# UK Spouse VISA - Financial Requirement Query



## AutumnBeds (Mar 1, 2013)

Hi All,

Me and my wife recently married and are preparing our application for a spousal visa.

I have a query on the financial requirement;

My current salary is over 18600, but was only just increased prior to Christmas 2012. Prior to this date my basic salary was just under, but I worked over time to boost up salary.

We are planning to apply at the beginning of as I believe I will have met the financial requirements based on submitting previous six months pay slips.

Over the last six month my salary has been over £358 pw (£18600 / 52 weeks). Some pay slips below the threshold, but increased by over time and the rest over as pay was increased.

If any one could comment, offer advice, or need further explanation I would be grateful.


----------



## WestCoastCanadianGirl (Mar 17, 2012)

You need to be above the threshold for the _entire_ 6 month period.

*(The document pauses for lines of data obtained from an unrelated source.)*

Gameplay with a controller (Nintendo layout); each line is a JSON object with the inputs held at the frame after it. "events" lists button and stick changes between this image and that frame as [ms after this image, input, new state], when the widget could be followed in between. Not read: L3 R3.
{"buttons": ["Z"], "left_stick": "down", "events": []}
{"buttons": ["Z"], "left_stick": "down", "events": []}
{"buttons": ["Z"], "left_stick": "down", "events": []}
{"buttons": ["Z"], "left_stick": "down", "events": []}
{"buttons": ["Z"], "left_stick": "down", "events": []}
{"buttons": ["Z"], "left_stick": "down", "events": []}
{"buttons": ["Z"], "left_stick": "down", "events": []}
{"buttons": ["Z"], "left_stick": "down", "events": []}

For the past 12 months, have you earned more than £18600? This includes base salary _plus_ overtime. If you have, you can still apply (I think it's Category B) for the visa... it doesn't matter if your weekly pay slips fall below the threshold, as you just need to show that in the past 12 months you've met the £18600 minimum. You will need to provide 12 months worth of payslips and bank statements to back this up.

Good luck to you.


----------



## pinkikay (Mar 23, 2013)

Hi there.
I have a question also regarding the financial requirement.
My husband and I are currently living here in the UAE. Based on computation of his basic salary- we are not meeting £18600. However, our accommodation is provided by his employer, since we are not getting his leave out allowance. Can the leave out allowance can be added to his basic salary so we can meet the £18600 requirement? And will they not lower the requirement for us who are leaving in the tax free country since £18600 is computed before tax?
Thanks so much


----------



## ahidges (Mar 20, 2013)

Hi, My name is Hidges, I am not too techy savy, I have managed to join the site, and over the last week been desperately trying to find the tab for starting a new Thread!! I am a British Citizen, applying for a Spouse Visa for my Indian Partner and have a few questions regarding the entire application. I am wondering if somebody could please tell me how to start my own thread! Thanks so much...


----------



## nyclon (Apr 3, 2011)

pinkikay said:


> Hi there.
> I have a question also regarding the financial requirement.
> My husband and I are currently living here in the UAE. Based on computation of his basic salary- we are not meeting £18600. However, our accommodation is provided by his employer, since we are not getting his leave out allowance. Can the leave out allowance can be added to his basic salary so we can meet the £18600 requirement? And will they not lower the requirement for us who are leaving in the tax free country since £18600 is computed before tax?
> Thanks so much


No. None of that will be taken into consideration. If you can't show that your husband--is he the UK citizen?--has been earning £18,600 in UAE then he will have to return to the UK and obtain a job earning that much and after he has had that job for 6 months and can provide 6 month's worth of pay slips over £1550/month each, then you can apply from the UAE for a spouse visa.


----------



## nyclon (Apr 3, 2011)

ahidges said:


> Hi, My name is Hidges, I am not too techy savy, I have managed to join the site, and over the last week been desperately trying to find the tab for starting a new Thread!! I am a British Citizen, applying for a Spouse Visa for my Indian Partner and have a few questions regarding the entire application. I am wondering if somebody could please tell me how to start my own thread! Thanks so much...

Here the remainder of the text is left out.